True Equality: The Liberty of Patriotism, Capitalism, and Feminism

The women’s suffrage movement met their ultimate goal in 1920 when the US passed the 19th Amendment that constitutionally guaranteed voting for women across the country.

Voting is just part of the story, though. As in most cases, the government is an oppressive force that is manipulated by popular sentiment of the time. In fact, this societal struggle was undertaken by individuals who strove to be recognized as free people who deserved liberty.

Lucy Stone was born in Massachusetts in 1818. Her ancestors came to America in the 1600s in pursuit of religious liberty. She was the granddaughter of an American Patriot who fought in the Revolutionary War. Her parents were farmers with a zealous abolitionist stance and active in the church.

Stone’s husband convinced her to marry him by promising an equitable marriage where both of them would have proportionate power. And of course, she would keep her maiden name. She wrote nuanced vows for 1855. She omitted the promise for a wife to be the only one to obey. And included a protest to marital law that treated a woman as property to her husband.

In 1858, Lucy refused to pay property tax because of that traditional American principle, “no taxation without representation”. She was not represented since she couldn’t vote, but the government wants their share of people’s goods regardless of justification. So, they impounded and sold all of her household goods.

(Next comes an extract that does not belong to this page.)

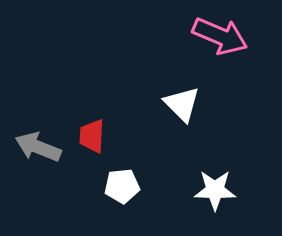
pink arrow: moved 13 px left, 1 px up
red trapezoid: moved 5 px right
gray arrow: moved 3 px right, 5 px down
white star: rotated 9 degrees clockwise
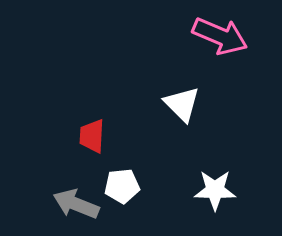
gray arrow: moved 38 px right, 57 px down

In 1879, Stone signed up to vote in the local Massachusetts elections because the state allowed women to vote in such things. However, they denied her this because she did not use her husband’s last name and, thus, did not match any legal citizen’s name. Let me explain that again. The government did not legally recognize her because she kept her daddy’s last name.

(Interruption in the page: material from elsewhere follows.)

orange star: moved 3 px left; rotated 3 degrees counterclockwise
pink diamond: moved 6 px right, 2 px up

Virginia Woolf wrote in A Room of One’s Own (1929) about common rules of the time that banned women from being educated and competing in industry. Woolf explains how when a woman is not reliant upon a man for money to live on, she is freer and less bitter.

“I need not hate any man; he cannot hurt me. I need not flatter any man; he has nothing to give me. So imperceptibly I found myself adopting a new attitude towards the other half of the human race.”

What she is describing is an inheritance that she received from her aunt that allowed her to be financially independent because, at the time, women were limited in their work opportunities. So, it was incredibly difficult for a woman to not rely upon someone else for money.

“Indeed, I thought, slipping the silver into my purse, it is remarkable, remembering the bitterness of those days, what a change of temper a fixed income will bring about.”

The “fixed income” she is referring to is not Bernie Sanders-style welfare programs or Andrew Yang’s universal basic income. It just means consistent income that doesn’t rely upon someone else’s charity.

Freedom to make money is one of the most important ingredients to individual liberty. Woolf describes how it not only makes the individual happier, but it also creates an environment where mutual respect and peace flourishes.

Original Feminism did not want to expand government. In fact, it shows how government power can be used to oppress, and creates disparities that could otherwise be solved by individuals, common decency, and mutually beneficial trade.

Allow women (and really anyone) to compete in the market to earn financial independence without government coercion and liberty grows. Or just allow a man to respect his wife in a way that is not the societal norm (i.e., keeping her maiden name). Allow true freedom instead of the coercive harassment that comes when the government denies you the recognition of being more than the property of your husband, the respect of your surname, and the theft of your property.

Patriotism, capitalism, and true feminism all have a liberating effect. The people that defended and fought for these things should not be remembered only for an Amendment that forced a government to act. They were individuals that were so much more than the government that sought to restrain them.